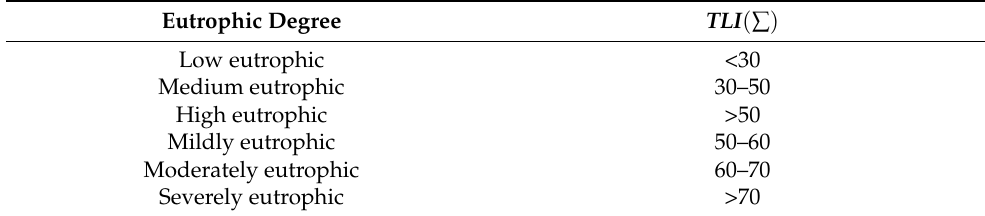
Table 5. Classification standards of eutrophic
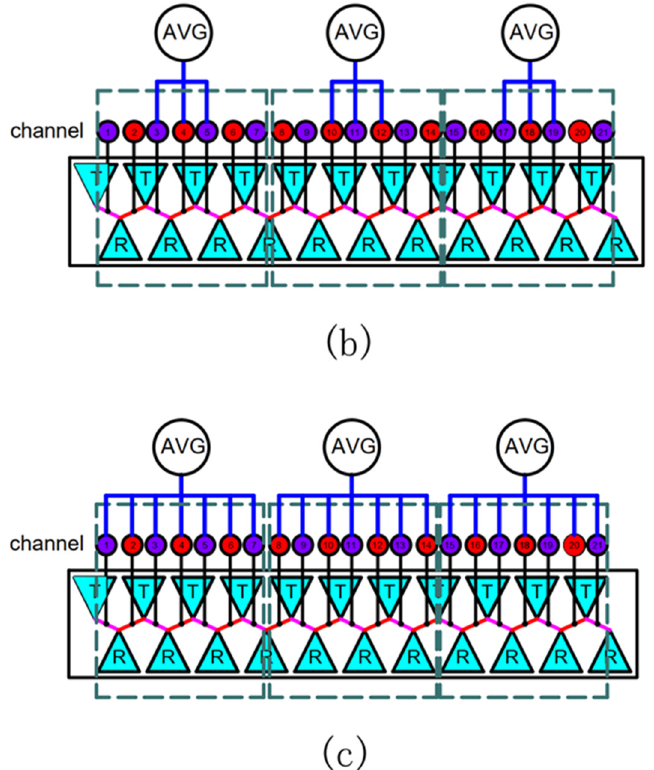
Figure 6. Experimental images of asphalt mixture tests used in this research: ( a ) Method 1, ( b ) Method 2, and ( c ) Method 3.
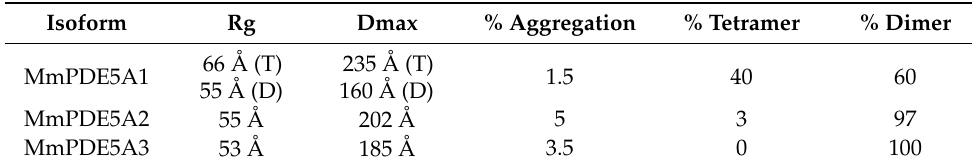
Table 2. Summary of SAXS data analysis. The fraction of aggregated proteins, dimeric and tetrameric forms, were derived through gaussian deconvolution of the scattered curves dI(q)/dt with the US-SOMO HPLC-SAXS module [23]. Then, the corresponding I(q) vs. q curves of each deconvoluted peak were analyzed individually to retrieve the Rg and Dmax values.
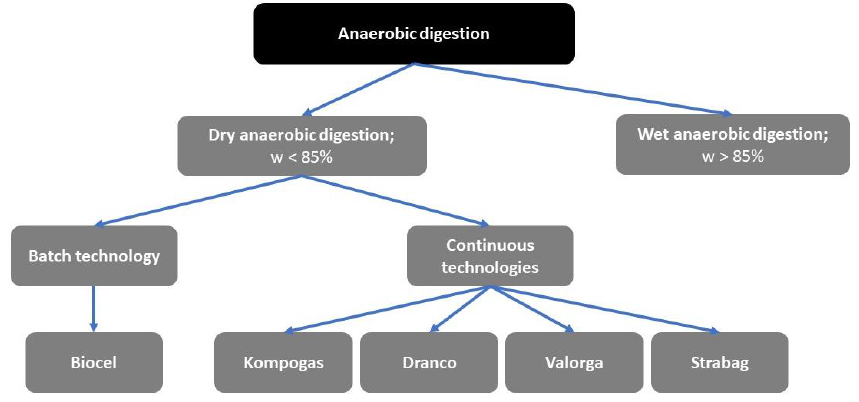
Figure 4. Dry AD reactors available in the market.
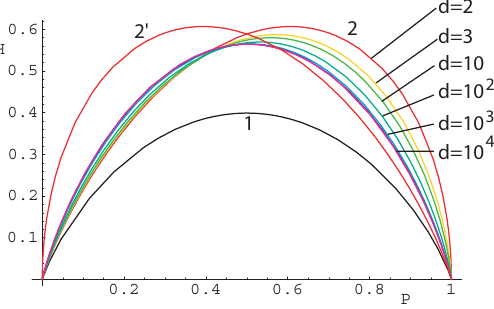
Figure 2. Comparison of noise entropies for straight line solutions (1) and circles with spiking on the outside (2) or inside (2 9 ) for Gaussian inputs. The entropy for circular solution depends on the dimensionality d of inputs as illustrated here in the case of spiking outside of a circle.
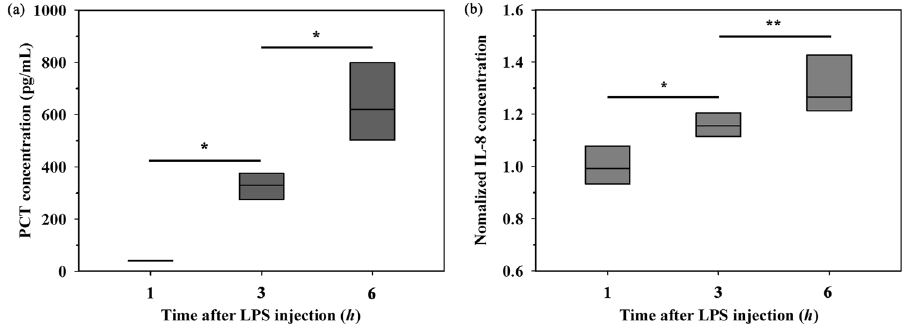
Figure 5. Variation in biomarkers for PCT and IL-8 extracted from a rat extracorporeal model. Comparison of biomarkers ( a ) PCT and ( b ) IL-8 in the plasma according to the lapsed time after LPS injection. ( * p < 0.01 and ** p < 0.005: significant difference between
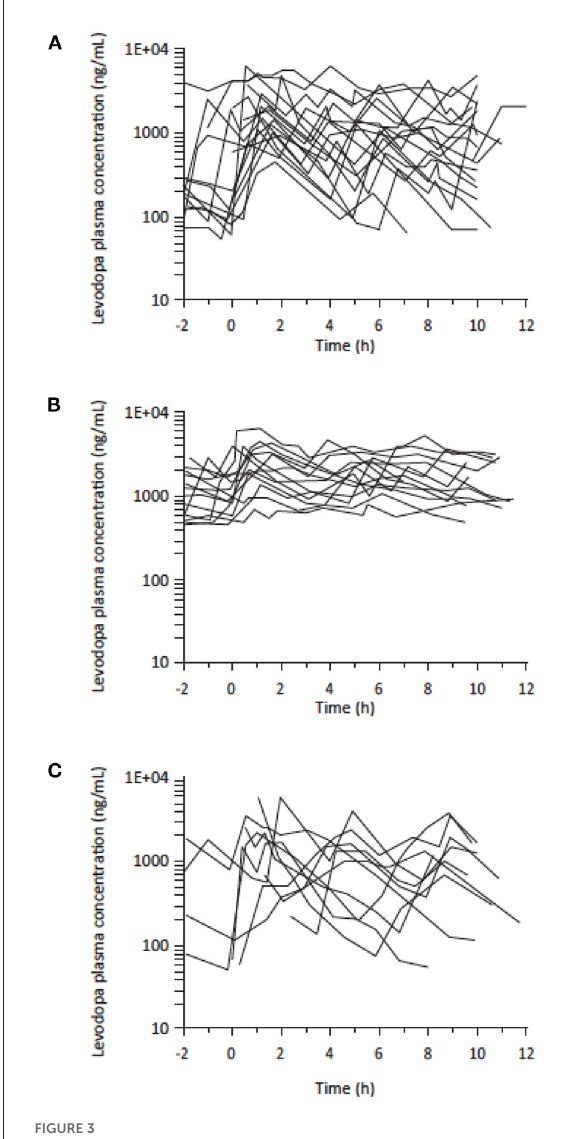
FIGURE3 Levodopa plasma levels (logarithmic scale) in patients with PD experiencing motor fluctuations treated with (A) standard of care (SoC) levodopa ( N = 30) (B) SoC levodopa plus ND0612 infusion ( N = 19)* (C) SoC levodopa plus placebo infusion ( N = 11)*. *Standard of care levodopa plus ND0612 (60/14 mg/ml) or placebo infused at a rate of 0.08 ml/h over 8h and 0.24 ml/h over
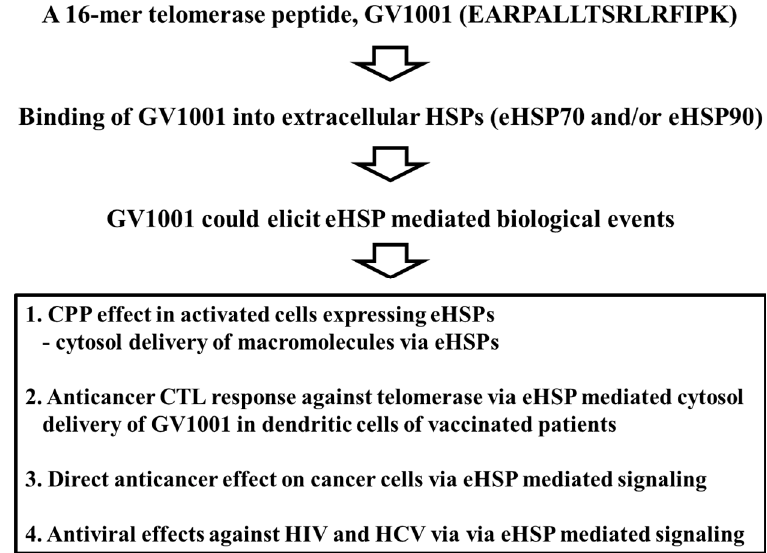
Figure 1. GV1001 could have various biological events via extracellular heat shock proteins (eHSPs).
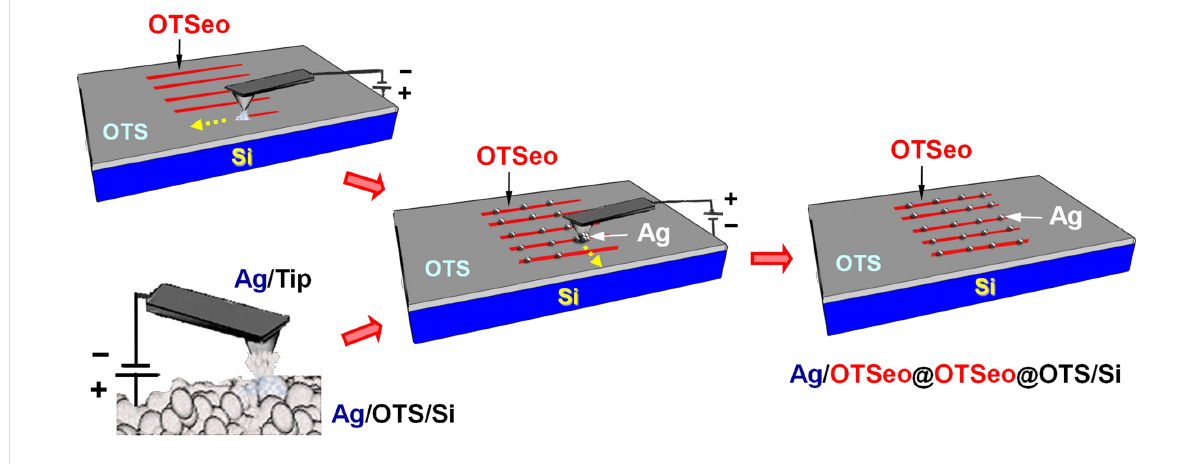
Figure 4: Scheme of serial-contact electrochemical metallization of selected sites within the OTSeo lines of a OTSeo@OTS/Si template nanopattern: (top left) inscription of OTSeo lines with a conductive SFM tip (CNL process); (bottom left) loading of silver on a conductive SFM tip by contact electro- chemical transfer from a thin silver film evaporated on a OTS/Si monolayer; (center) selective-contact electrochemical transfer (CET) of silver from the silver-coated tip to selected sites along the OTSeo lines, implemented by moving the positively biased tip (mobile anode) across the OTSeo lines that play the role of cathode for metal deposition (see text); (right) resulting pattern-within-pattern array of silver/monolayer nanodots (Ag/OTSeo@OTSeo@OTS/Si denotes Ag/OTSeo sites within metal-free OTSeo regions located within the unmodified OTS/Si monolayer). As in the parallel CET process (Figure 1), no metal is transferred from tip to surface in a dry atmosphere and in the absence of an appropriate voltage bias (see Supporting Information File 1, Figure S1).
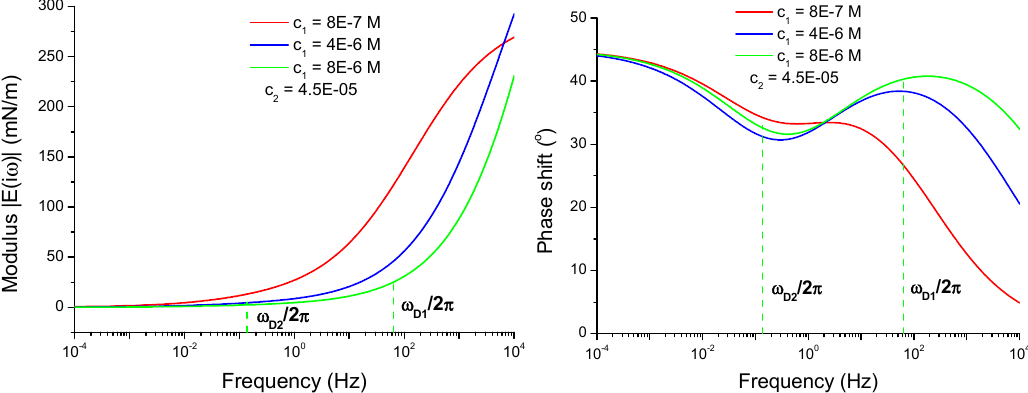
( ) ω iE and phase shift φ ( ω ) of a mixed adsorption layer as = 8.0 × 10 − 7 , 4.0 × 10 − 6 1 = α c 8.0 × 10 − 7 , = 4.5 × 10 − 5 mol/dm 3 1 2 = α c 4.5 × 10 − 5 mol/dm 3 . 2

● ● ●

**YOUR TASK**: The lines you need are those with the word "Comparison"; list them from the entries.

**RESPONSE TO THIS TASK**:
Figure 2. Comparison of noise entropies for straight line solutions (1) and circles with spiking on the outside (2) or inside (2 9 ) for Gaussian inputs. The entropy for circular solution depends on the dimensionality d of inputs as illustrated here in the case of spiking outside of a circle.
Figure 5. Variation in biomarkers for PCT and IL-8 extracted from a rat extracorporeal model. Comparison of biomarkers ( a ) PCT and ( b ) IL-8 in the plasma according to the lapsed time after LPS injection. ( * p < 0.01 and ** p < 0.005: significant difference between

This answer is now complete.